Conhecendo o cinema de Michael Haneke razoavelmente bem, preparei-me para “Amour” como quem se prepara para uma maratona de Ingmar Bergman. Amour é, afinal de contas, um filme sobre o amor, mas também sobre a morte feito por um homem profundamente pessimista e/ou ou realista e responsável por alguns dos filmes mais desconfortavelmente agonizantes alguma vez realizados. A primeira metade do filme podemos considerar que estamos a assistir a um thriller, daqueles filmados num único espaço, neste caso no apartamento de um velho casal. Temos uma morte, polícia, sinais de uma invasão e finalmente um ataque que deixa uma idosa incapacitada. Seria a morte o assaltante?
Michael Haneke ofusca-nos, como de resto já nos tem vindo a habituar, os sentidos com choques carnais, como na imagem em que Emmanuelle Riva, de 85 anos de idade, aparece nua, num momento em que é lavada por uma enfermeira enquanto grita pela mãe como uma criança. O amor imenso, sofrido e desesperado de Jean-Louis Trintignant é um dos aspectos que mais são realçados por Michael Haneke, que consegue balancear, de forma mágnifica, o tormento e a ternura num filme profundamente triste, que se torna ainda mais negro quando é acompanhado da valsa estranha que o casal partilha diariamente.

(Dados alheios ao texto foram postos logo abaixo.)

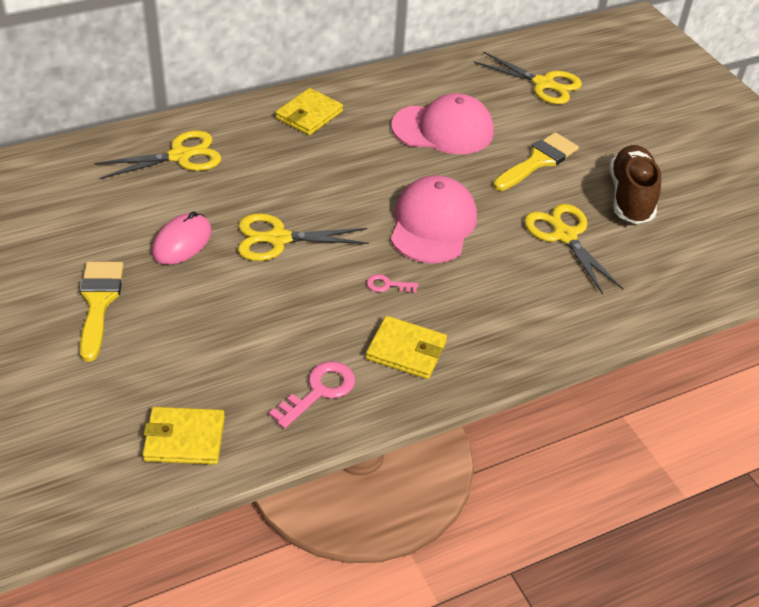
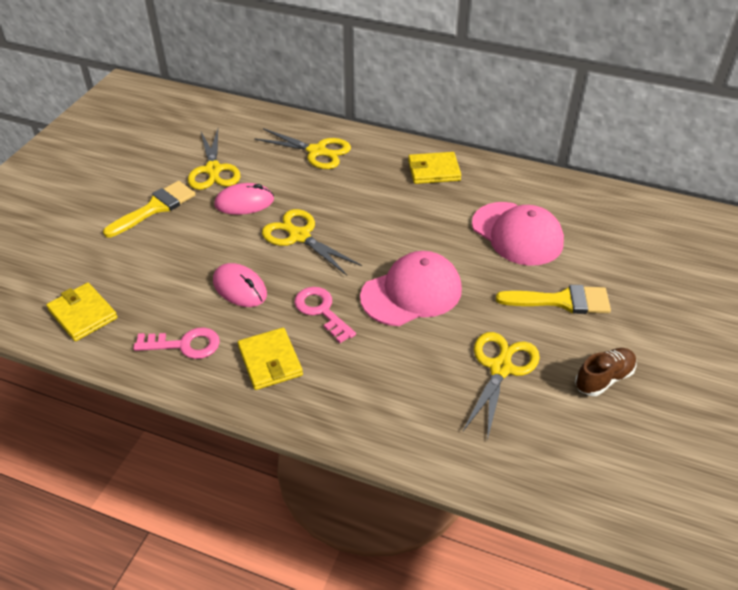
camera: 50 degrees right, 0 degrees up
pink key [367,274,418,293] -> pink key [294,287,356,343], size x1.76
yellow scissors [474,51,582,104] -> yellow scissors moved to [188,129,240,190]
brown shoe [609,145,661,224] -> brown shoe [575,348,637,396], size x0.65
none -> pink mouse [213,263,267,307]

Outro aspecto importantíssimo que Michael Haneke transmite no filme é a solidão, apenas três pessoas (sem ser familiares) visitam o apartamento: Um ex-aluno de Anne, agora um pianista famoso, que mais tarde enviara uma carta a agradecer o “momento triste e lindo” que haviam partilhado naquela noite, noite em que Anne ainda conseguia falar, mas que já estava confinada à cadeira de rodas, e ainda um casal de vizinhos (presença de Rita Blanco) que os ajudam em pequenas tarefas. Em qualquer um dos casos, Michael Haneke captura um sentimento que permeia o nosso estado de espírito e, em vez de nos punir por isso – estes visitantes, afinal de contas, querem apenas ajudar -, coloca-o simplesmente na tela, permitindo-nos digerir e ultrapassar as nossas noções de “coragem” ou “beleza”.
Michael Haneke consegue com Amour um equilíbrio entre pessimismo e optimismo, criando algo que disseca conceitos tão amplos como a morte e o amor.